_Objetivo do exercício_:
Indique se cada afirmação a seguir concorda com o texto sobre as visões de Thomas Sowell, respondendo sim ou não e citando literalmente as palavras do texto que decidem a questão.
1. Sowell publicou A Conflict of Visions em 1987.
2. Para quem tem a visão irrestrita, a guerra é inevitável.
3. Quem adota a visão restrita acha que a maioria dos problemas políticos e sociais só pode ser gerenciada.

_Texto fornecido_:
┌────────

Fonte: The Free Press
Título original: The Day the Delusions Died
Link para o artigo original: aqui!
Publicação: 22 de outubro de 2023
Autor: Konstantin Kisin
Quando os terroristas do Hamas atravessaram a fronteira com Israel e assassinaram 1.400 pessoas inocentes, eles destruíram famílias e comunidades inteiras. Eles também destruíram ilusões há muito existentes no Ocidente.
Uma amiga me disse em tom de piada que, no dia 7 de outubro, acordara como uma esquerdista e, naquela noite, fora dormir como uma conservadora de 65 anos. Mas não foi realmente uma piada, e ela não foi a única. O que havia mudado?
A melhor maneira de responder essa pergunta é com a ajuda de Thomas Sowell, um dos mais brilhantes intelectuais vivos, hoje. Em 1987, Sowell publicou A Conflict of Visions. Nesta obra agora clássica, ele oferece uma explicação simples e poderosa do por que as pessoas discordam politicamente. Discordamos sobre política, argumenta Sowell, porque discordamos sobre a natureza humana. Vemos o mundo por meio de uma das duas visões concorrentes, cada uma das quais conta uma história radicalmente diferente sobre a natureza humana.
Aqueles com uma “visão irrestrita” acham que os seres humanos são maleáveis e podem ser aperfeiçoados. Acreditam que os males sociais podem ser superados por meio de ações coletivas que incentivem os seres humanos a se comportarem melhor. Para os adeptos dessa visão, a pobreza, o crime, a desigualdade e a guerra não são inevitáveis. Pelo contrário, são quebra-cabeças que podem ser resolvidos. Precisamos apenas dizer as coisas certas, adotar as políticas certas e gastar dinheiro suficiente, e então não sofreremos mais com esses males sociais. Essa visão de mundo é a base da mentalidade progressista [esquerdista].
Em contrapartida, aqueles que veem o mundo pelas lentes de uma “visão restrita” acreditam que a natureza humana é uma constante universal. Nenhum método de engenharia social pode mudar a realidade austera do egoísmo humano ou o fato de que a empatia humana e os recursos sociais são necessariamente escassos. As pessoas que veem as coisas dessa forma acreditam que a maioria dos problemas políticos e sociais jamais será “resolvida”; eles podem ser apenas gerenciados. Essa abordagem é o alicerce da visão de mundo conservadora.

└────────

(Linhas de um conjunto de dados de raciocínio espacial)
┌────────

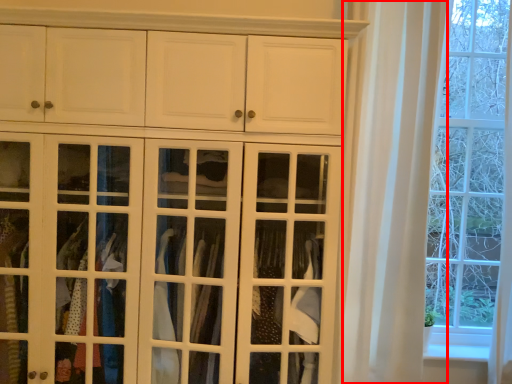
Question: From the image, what is the correct spatial relationship of curtain (annotated by the red box) in relation to door?

Choices:
 (A) left
 (B) right

Answer: (B)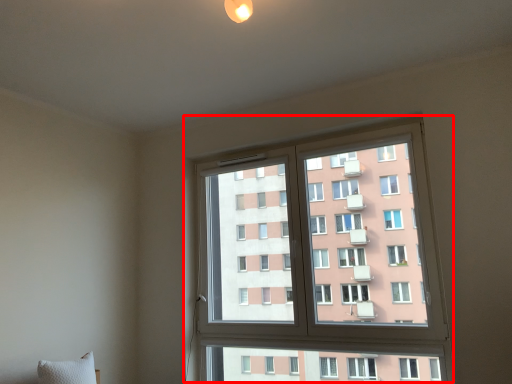
Question: Considering the relative positions of window (annotated by the red box) and pillow in the image provided, where is window (annotated by the red box) located with respect to the staircase?

Choices:
 (A) right
 (B) left

Answer: (A)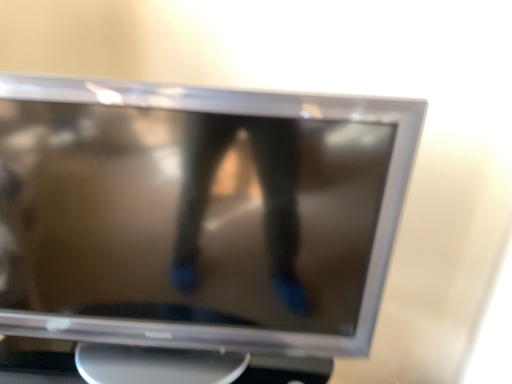
What do you see at coordinates (193, 227) in the screenshot?
I see `satin silver monitor at center` at bounding box center [193, 227].

Find the location of a particular element. The height and width of the screenshot is (384, 512). satin silver monitor at center is located at coordinates (193, 227).

Find the location of a particular element. satin silver monitor at center is located at coordinates (193, 227).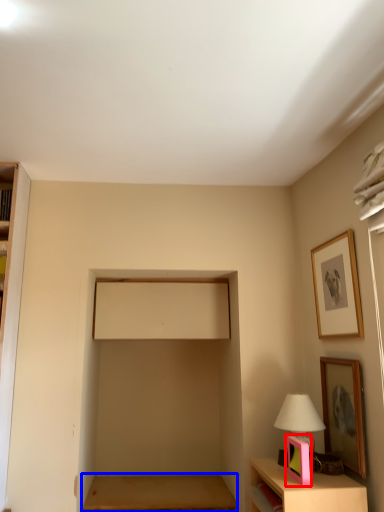
Question: Which of the following is the closest to the observer, picture frame (highlighted by a red box) or table (highlighted by a blue box)?

Choices:
 (A) picture frame
 (B) table

Answer: (A)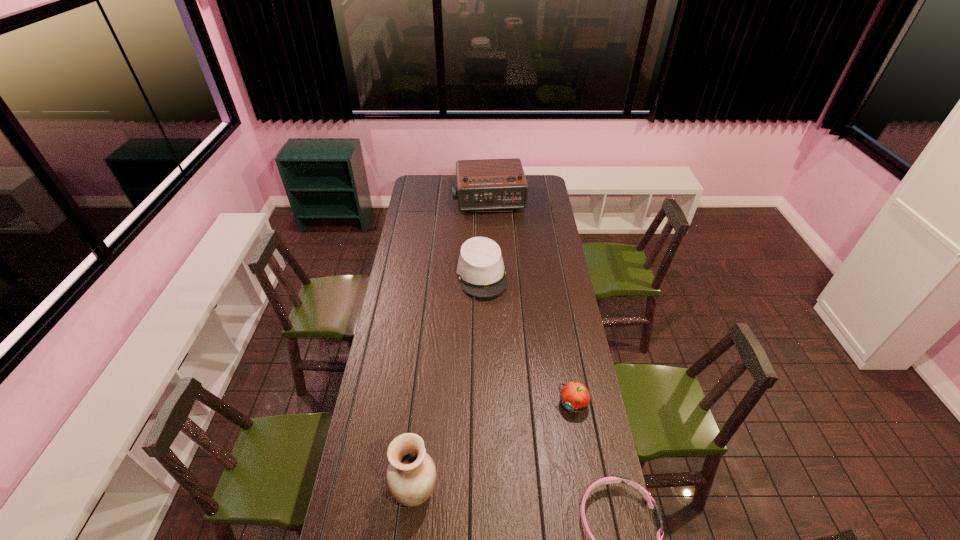
Where is `vacant area that lies between the tallest object and the second farthest object`? The width and height of the screenshot is (960, 540). vacant area that lies between the tallest object and the second farthest object is located at coordinates (448, 383).

At what (x,y) coordinates should I click in order to perform the action: click on object that stands as the third closest to the fourth shortest object. Please return your answer as a coordinate pair (x, y). The image size is (960, 540). Looking at the image, I should click on (411, 474).

Identify the location of the third closest object to the fourth nearest object. This screenshot has height=540, width=960. (411, 474).

The image size is (960, 540). I want to click on blank area in the image that satisfies the following two spatial constraints: 1. on the back side of the tallest object; 2. on the right side of the third farthest object, so click(x=424, y=404).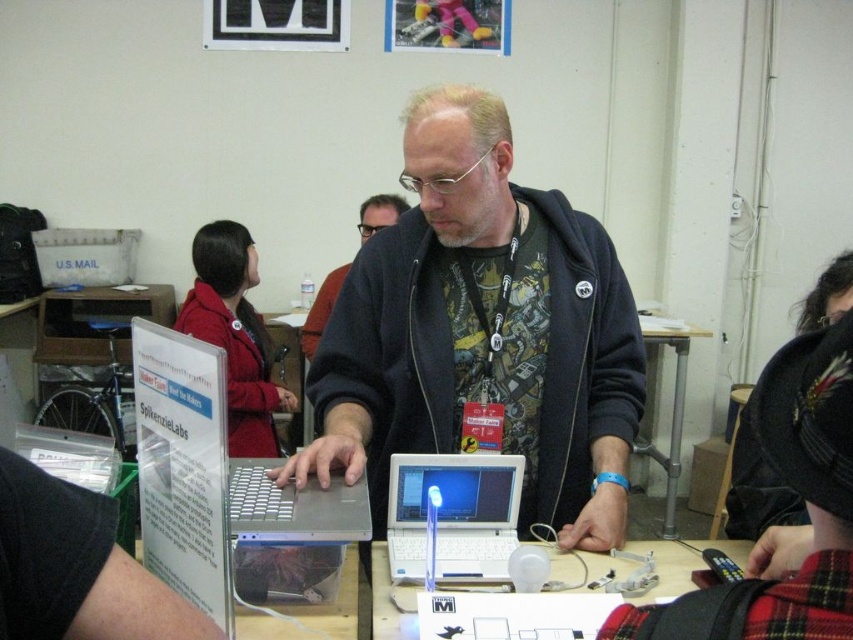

└────────

_Resposta da tarefa_:
1. Sim: "Em 1987, Sowell publicou A Conflict of Visions."
2. Não: "a pobreza, o crime, a desigualdade e a guerra não são inevitáveis"
3. Sim: "a maioria dos problemas políticos e sociais jamais será “resolvida”; eles podem ser apenas gerenciados"